To configure PGP keys for use with decryption
  1. Generate a PGP key pair by running the following command and answering all of the prompts.

    gpg --gen-key
    Important

    During the key-generation process, you must provide a passphrase and an email address. Make sure to take note of these values. You must provide the passphrase when you enter the key's details into AWS Secrets Manager later in this procedure. And you must provide the same email address to export the private key in the next step.

  2. Run the following command to export the private key. To use this command, replace private.pgp with the name of the file in which to save the private key block, and marymajor@example.com with the email address that you used when you generated the key pair.

    gpg --output private.pgp --armor --export-secret-key marymajor@example.com
  3. Use AWS Secrets Manager to store your PGP key.

    1. Sign in to the AWS Management Console and open the AWS Secrets Manager console at https://console.aws.amazon.com/secretsmanager/.

    2. In the left navigation pane, choose Secrets.

    3. On the Secrets page, choose Store a new secret.

    4. On the Choose secret type page, for Secret type, choose Other type of secret.

    5. In the Key/value pairs section, choose the Key/value tab.

      • Key – Enter PGPPrivateKey.

        Note

        You must enter the PGPPrivateKey string exactly: do not add any spaces before or between characters.

      • value – Paste the text of your private key into the value field. You can find the text of your private key in the file (for example, private.pgp) that you specified when you exported your key earlier in this procedure.

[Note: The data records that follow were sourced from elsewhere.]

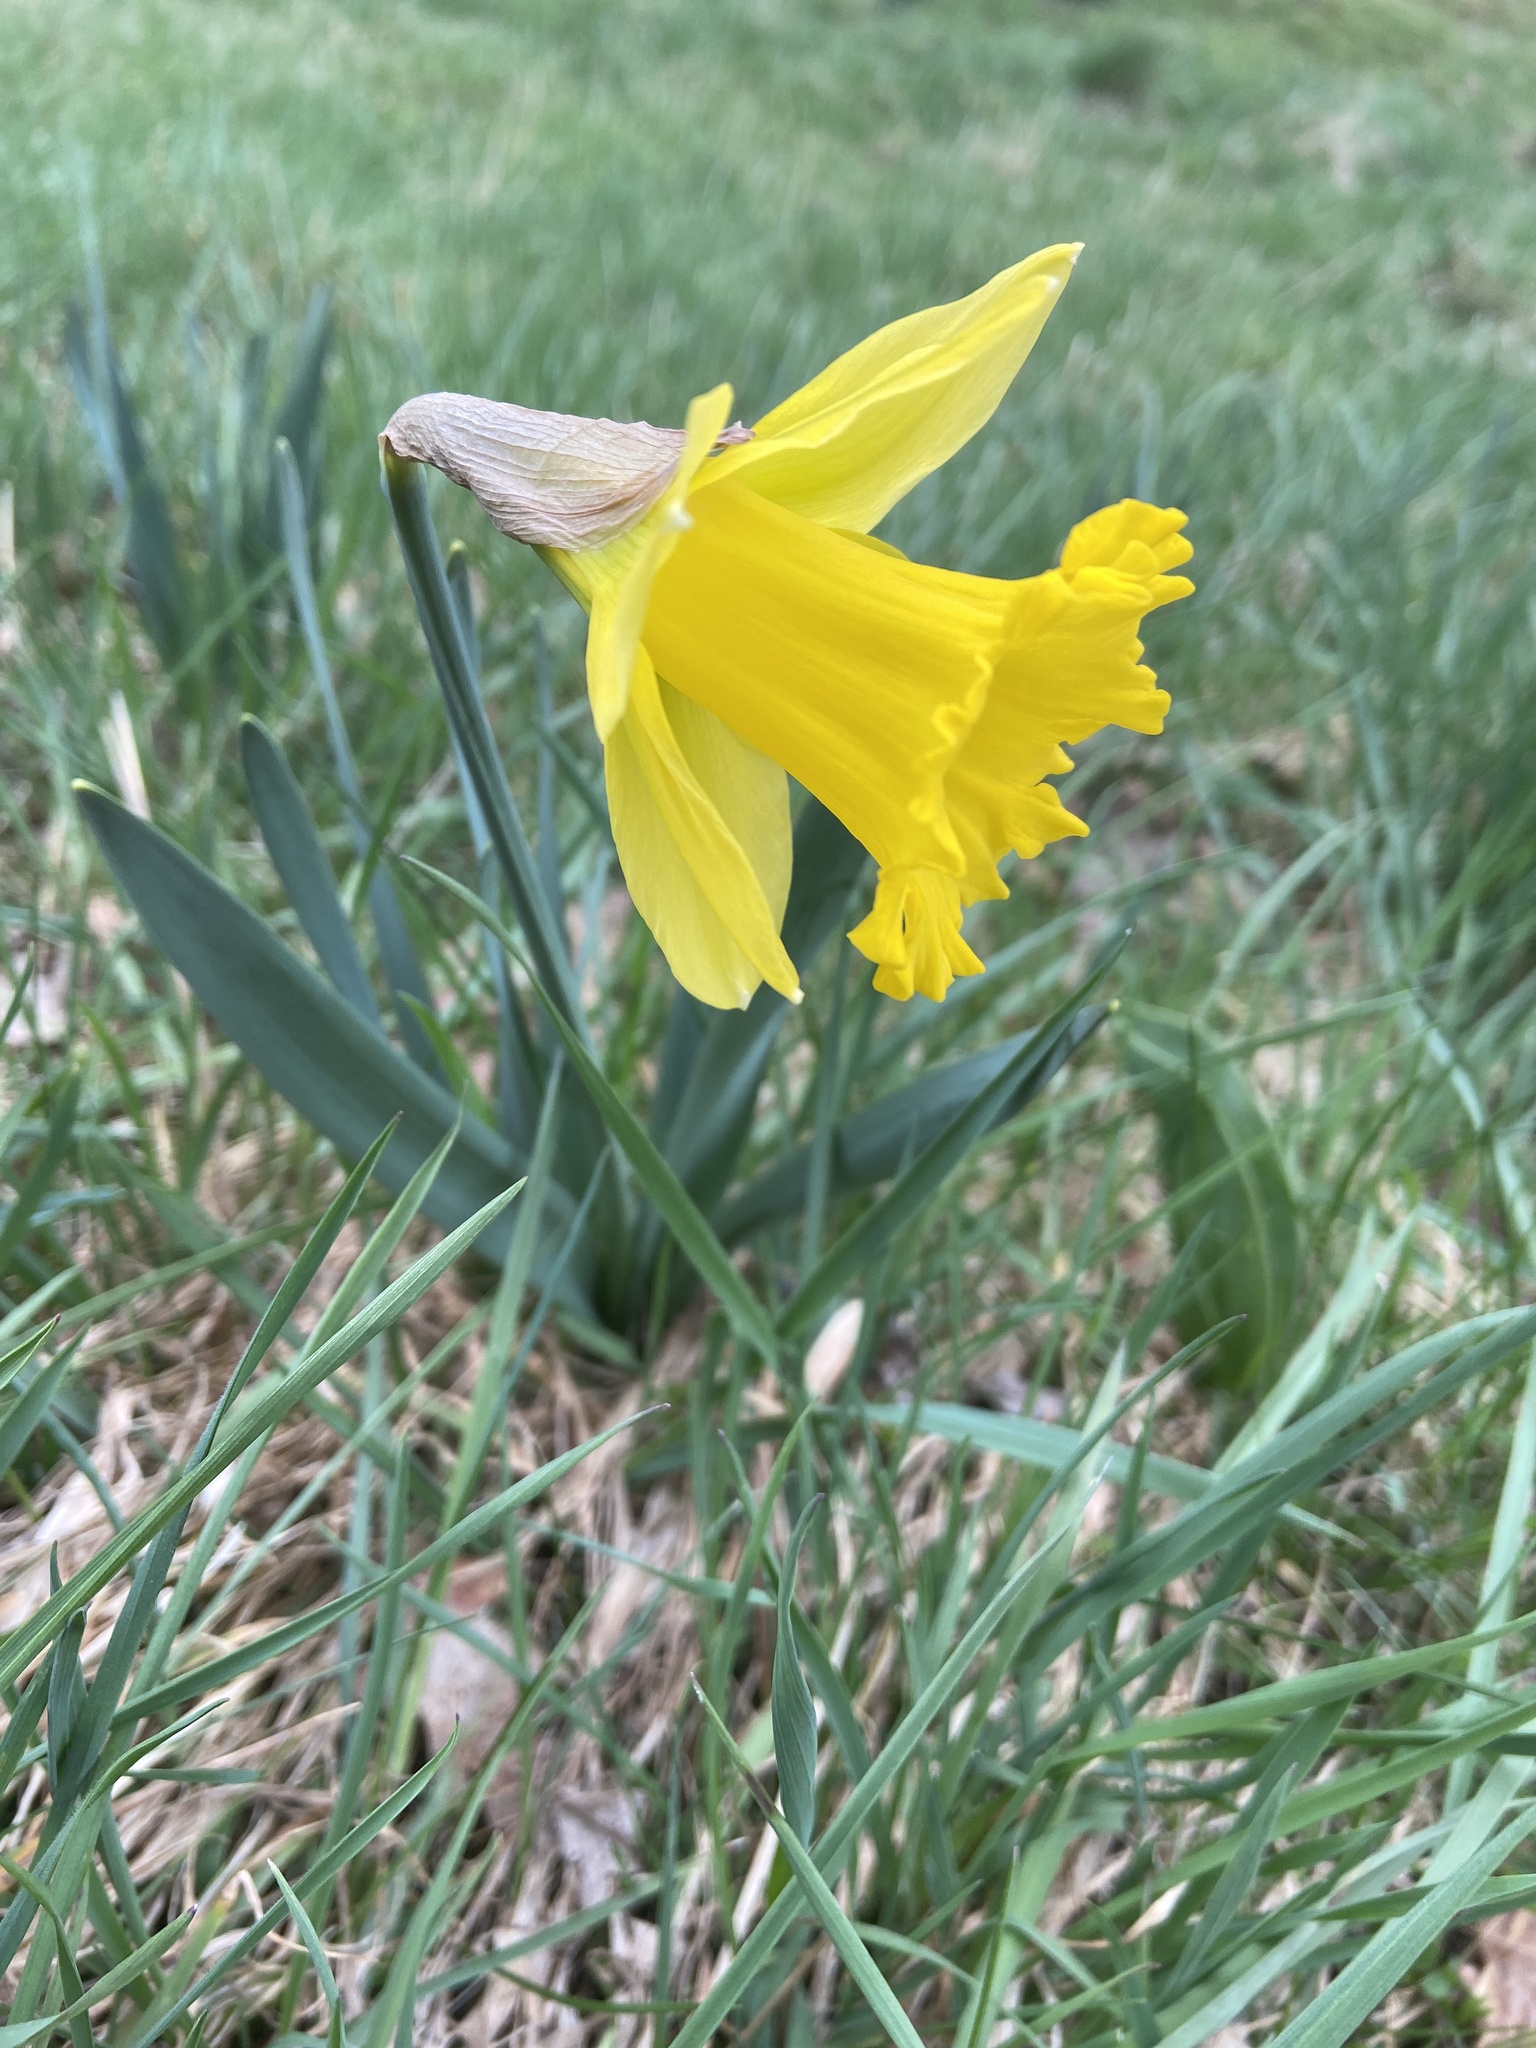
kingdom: Plantae
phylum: Tracheophyta
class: Liliopsida
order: Asparagales
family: Amaryllidaceae
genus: Narcissus
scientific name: Narcissus pseudonarcissus
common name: Daffodil
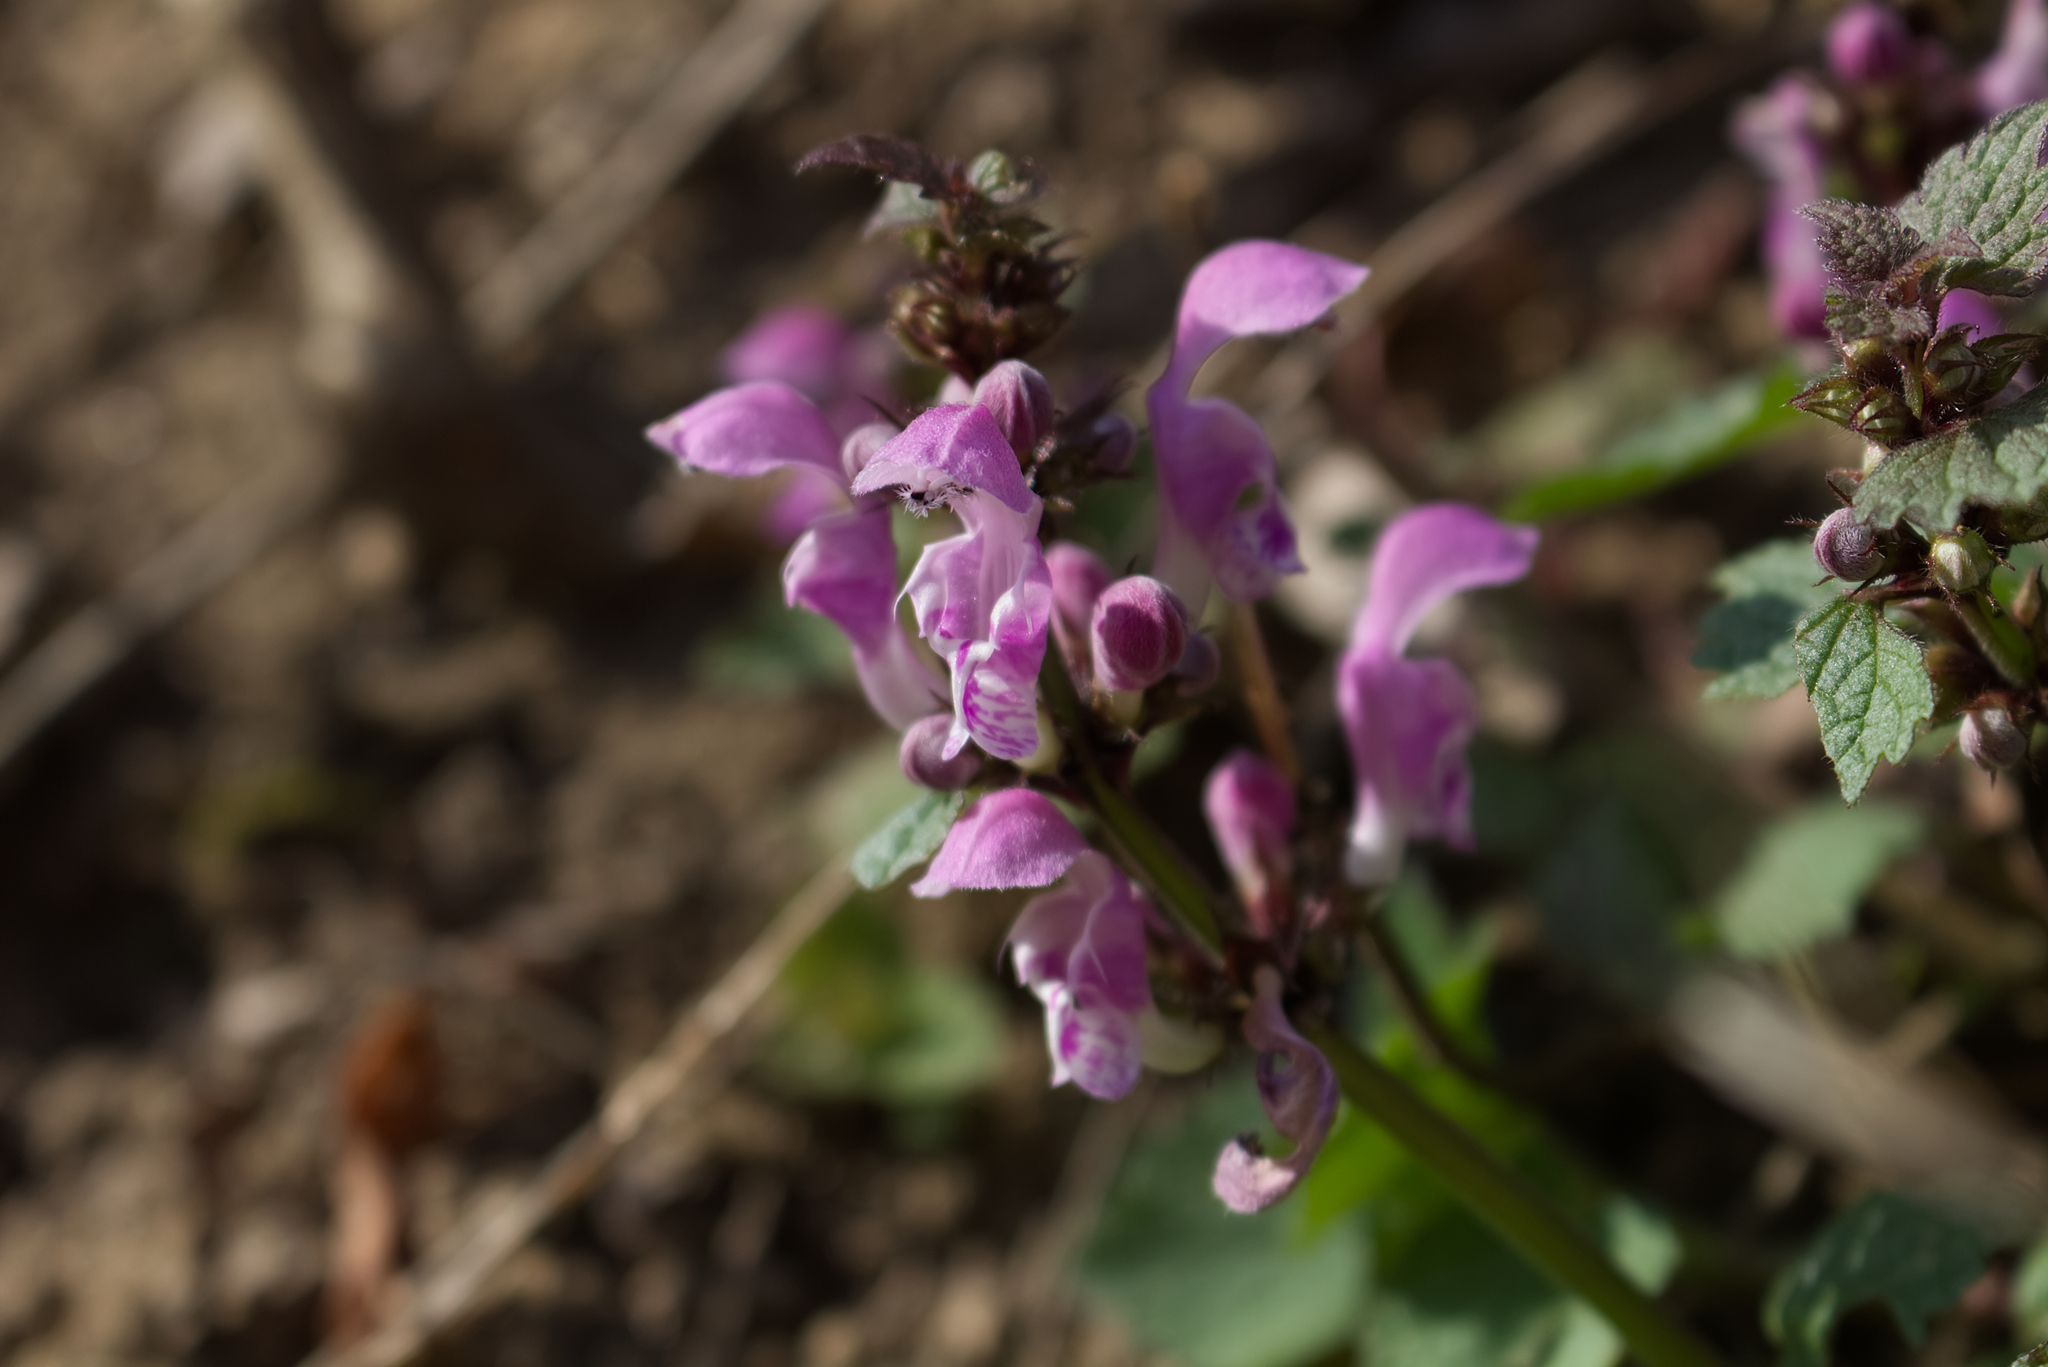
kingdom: Plantae
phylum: Tracheophyta
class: Magnoliopsida
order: Lamiales
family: Lamiaceae
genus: Lamium
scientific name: Lamium maculatum
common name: Spotted dead-nettle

The key begins with -----BEGIN PGP PRIVATE KEY BLOCK----- and ends with -----END PGP PRIVATE KEY BLOCK-----.

        Note

        Make sure that the text block contains only the private key and does not contain the public key as well.

    6. Select Add row and in the Key/value pairs section, choose the Key/value tab.

      • Key – Enter PGPPassphrase.

        Note

        You must enter the PGPPassphrase string exactly: do not add any spaces before or between characters.

      • value – Enter the passphrase you used when you generated your PGP key pair.

      The AWS Secrets Manager console, showing the keys and values that you enter to manage your PGP
                                            keys.
      Note

      You can add up to 3 sets of keys and passphrases. To add a second set, add two new rows, and enter PGPPrivateKey2 and PGPPassphrase2 for the keys, and paste in another private key and passphrase. To add a third set, key values must be PGPPrivateKey3 and PGPPassphrase3.

    7. Choose Next.

    8. On the Configure secret page, enter a name and description for your secret.

      • If you're creating a default key, that is, a key that can be used by any Transfer Family user, enter aws/transfer/server-id/@pgp-default. Replace server-id with the ID of the server that contains the workflow that has a decrypt step.

      • If you're creating a key to be used by a specific Transfer Family user, enter aws/transfer/server-id/user-name. Replace server-id with the ID of the server that contains the workflow that has a decrypt step, and replace user-name with the name of the user that's running the workflow. The user-name is stored in the identity provider that the Transfer Family server is using.

    9. Choose Next and accept the defaults on the Configure rotation page. Then choose Next.

    10. On the Review page, choose Store to create and store the secret.

The following screenshot shows the details for the user marymajor for a specific Transfer Family server. This example shows three keys and their corresponding passphrases.


                        The AWS Secrets Manager console, showing the secret details page with three keys
                            and passphrases for a Transfer Family server and user.